Bacon dedicates his book to Philip Sidney and is lavish with praise and encouragement for Gabriel Harvey, who he must have come to know in his early teens at Cambridge, and to whom he obviously still hopes to fulfill his promise to involve him with the Court poets. Unfortunately this spells the end of their pleasant relationship, for within months or perhaps even weeks he will destroy it by publishing Harvey’s private letters. Why he does this remains a mystery, but whatever has caused his love for Harvey to turn to hatred will eventually lead to one of the most perplexing episodes in English letters.

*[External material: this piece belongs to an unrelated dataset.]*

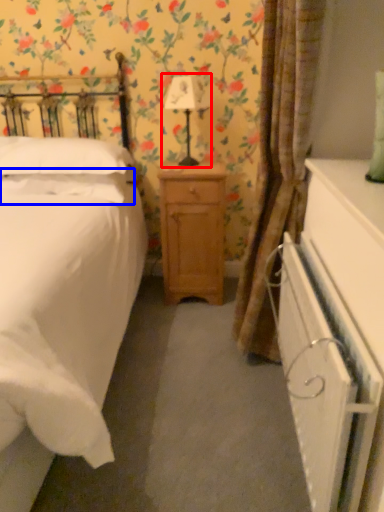
Question: Which of the following is the farthest to the observer, bedside lamp (highlighted by a red box) or pillow (highlighted by a blue box)?

Choices:
 (A) bedside lamp
 (B) pillow

Answer: (B)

Oxford has kind words for both Sidney and Harvey, urging Harvey to bring forth his own works, in particular his Latin poems, which, both for “invention and eloqution are very delicate and super-eloquent.” If Oxford’s Court position won’t allow him to openly fraternize with either poet, his role as his nation’s Lord Great Chamberlain makes it his duty to do whatever he can to stimulate a European-style Renaissance in England, something that will never happen unless English writers start getting published. This means promoting everyone he possibly can. That Bacon is with him in this endeavor is clear from the way that, even more vigorously than Oxford, he will promote his fellow writers in everything he publishes from then on under whatever persona he adopts.

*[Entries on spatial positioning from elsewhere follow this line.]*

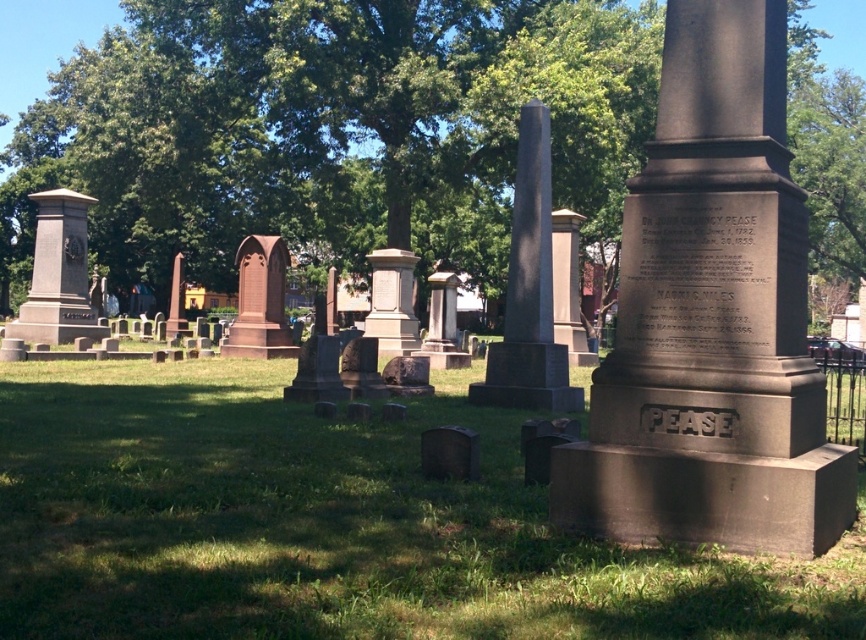
Question: Is dark brown stone monument at center to the left of gray stone obelisk at center from the viewer's perspective?

Choices:
 (A) yes
 (B) no

Answer: (A)

Question: Which point appears closest to the camera in this image?

Choices:
 (A) click(x=772, y=134)
 (B) click(x=263, y=250)

Answer: (A)

Question: Does brown stone monument at left appear under brown stone monument at center?

Choices:
 (A) yes
 (B) no

Answer: (B)

Question: Which point is closer to the camera taking this photo?

Choices:
 (A) (469, 476)
 (B) (544, 310)
 (C) (279, 266)

Answer: (A)

Question: Is green grass at center wider than green stone gravestone at center?

Choices:
 (A) yes
 (B) no

Answer: (A)

Question: Estimate the real-world distances between objects in this image. Which object is farther from the brown stone monument at center?

Choices:
 (A) gray stone obelisk at center
 (B) brown stone monument at left

Answer: (A)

Finally, in this relatively transparent early work we find many clues to the primary issue of the authorship question, the hiding of names. Oxford does this a number of times in his commentaries, first mentioning how a poet “secretly shadoweth himself” under a pseudonym as Virgil did when he called himself Tityrus. He refers to Colin: “under whose person the author’s self is shadowed.” In August: “Perigot maketh his song in praise of his love, to whom Willy answereth every under verse. By Perigot who is meant, I cannot uprightly say . . . .” In April: “He calleth Rosalind ‘the widow’s daughter of the glen,’ that is, of a country hamlet or borough, which I think is rather said to colour and conceal the person, then simply spoken,” commenting that Rosalind’s name and description as a country maid are “feigned” as was true of a whole list of names: “And this generally hath been a common custom of counterfeiting the names of secret personages.” If he isn’t letting the reader in on the subterfuge, why does he bring it up, and more than once?

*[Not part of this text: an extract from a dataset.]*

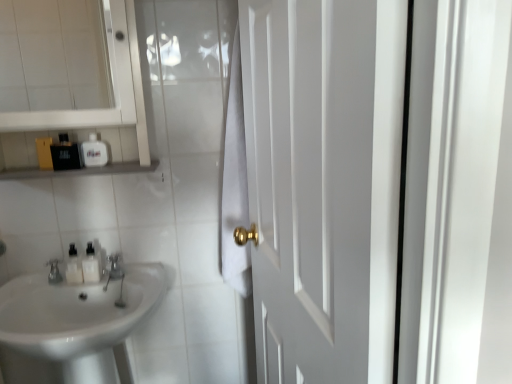
Identify the location of free space to the right of brushed metal faucet at lower left. (147, 267).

Many Spenser scholars have tried to identify the shepherds, but it may be impossible. What was intended to slip past outsiders at the time will be be even harder for outsiders in time like ourselves. In October, where Cuddie is described as “the perfect pattern of a poet,” one who’s feeling down about continuing to write since he gets no recognition from the Court, “I beat the bush, the birds to them do fly,” E.K. himself pretends confusion: “I doubt whether by Cuddy be specified the author’s self or some other. For in the eighth eclogue the same person was brought in, singing a Canton of Colin’s making, as he saith. So that some doubt [suspect] that the persons be different.” Thus is confusion piled on confusion. Both of them, but Bacon in particular, learned well how to tease without telling.